* _Material provided_
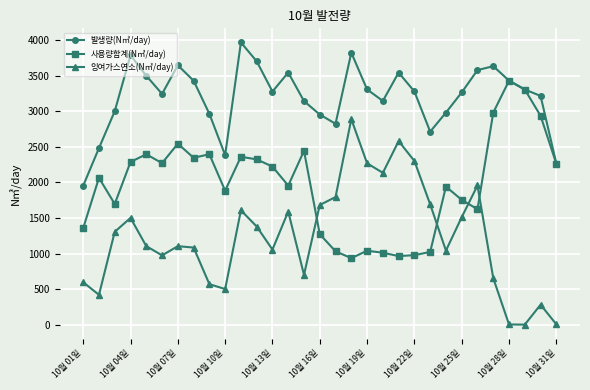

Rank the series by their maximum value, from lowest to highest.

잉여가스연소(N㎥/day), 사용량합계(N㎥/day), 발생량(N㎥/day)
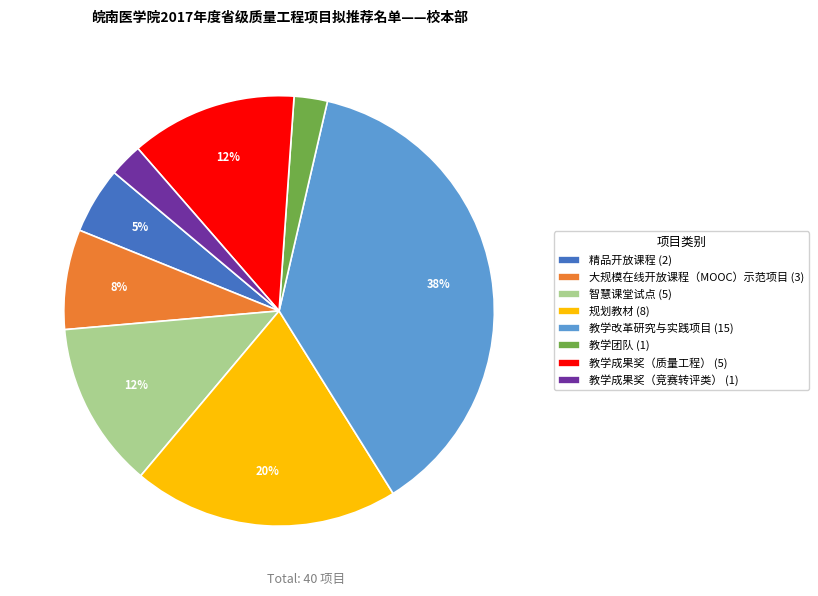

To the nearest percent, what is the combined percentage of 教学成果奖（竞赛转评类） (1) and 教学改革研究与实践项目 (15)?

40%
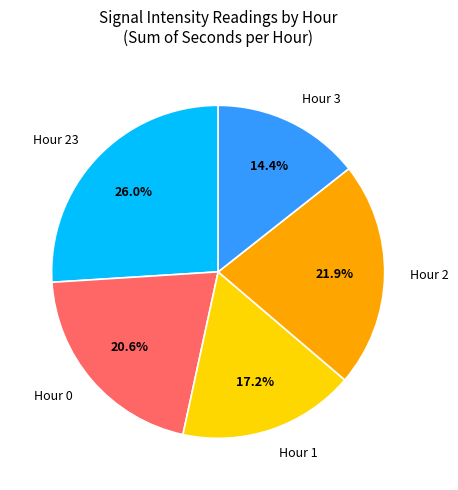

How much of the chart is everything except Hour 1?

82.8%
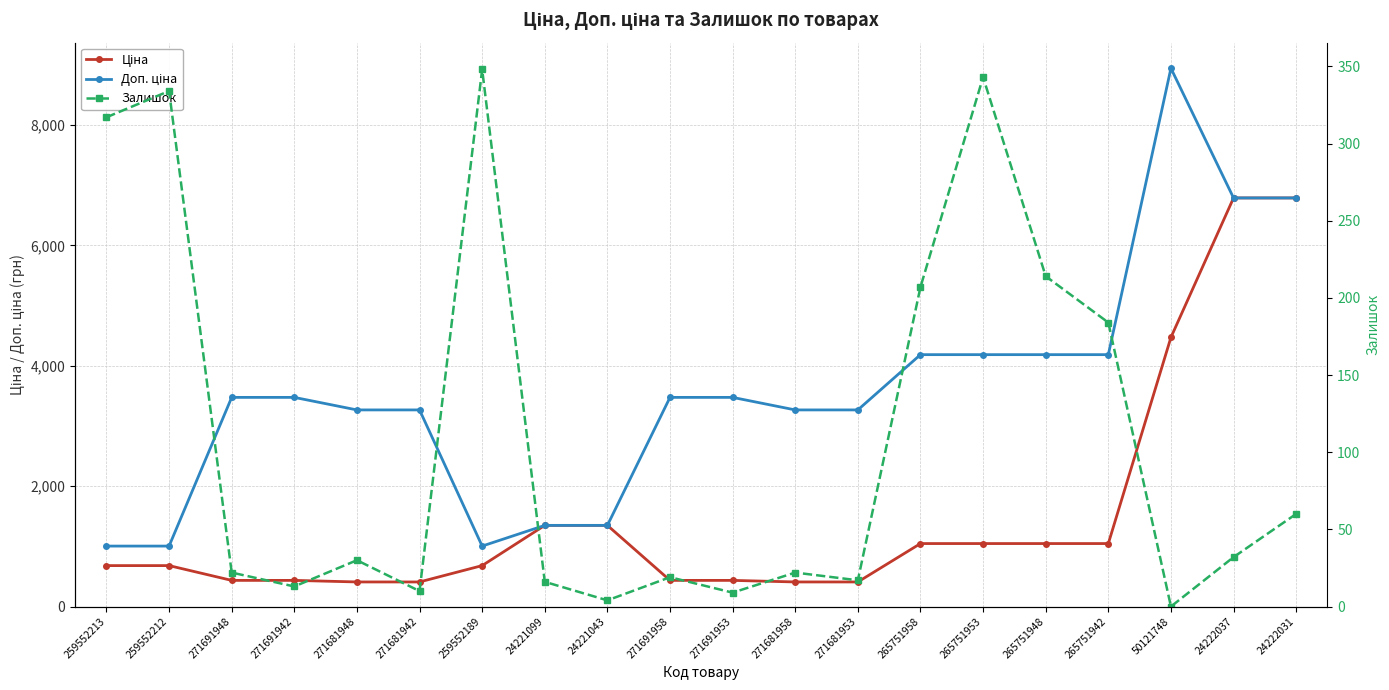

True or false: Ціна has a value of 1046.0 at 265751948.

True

* _Exercise requirements_
Quote all of the records above word for word, leaving out the pictures.

* _Answer for this exercise_
Rank the series by their maximum value, from lowest to highest.

잉여가스연소(N㎥/day), 사용량합계(N㎥/day), 발생량(N㎥/day)

To the nearest percent, what is the combined percentage of 教学成果奖（竞赛转评类） (1) and 教学改革研究与实践项目 (15)?

40%

How much of the chart is everything except Hour 1?

82.8%

True or false: Ціна has a value of 1046.0 at 265751948.

True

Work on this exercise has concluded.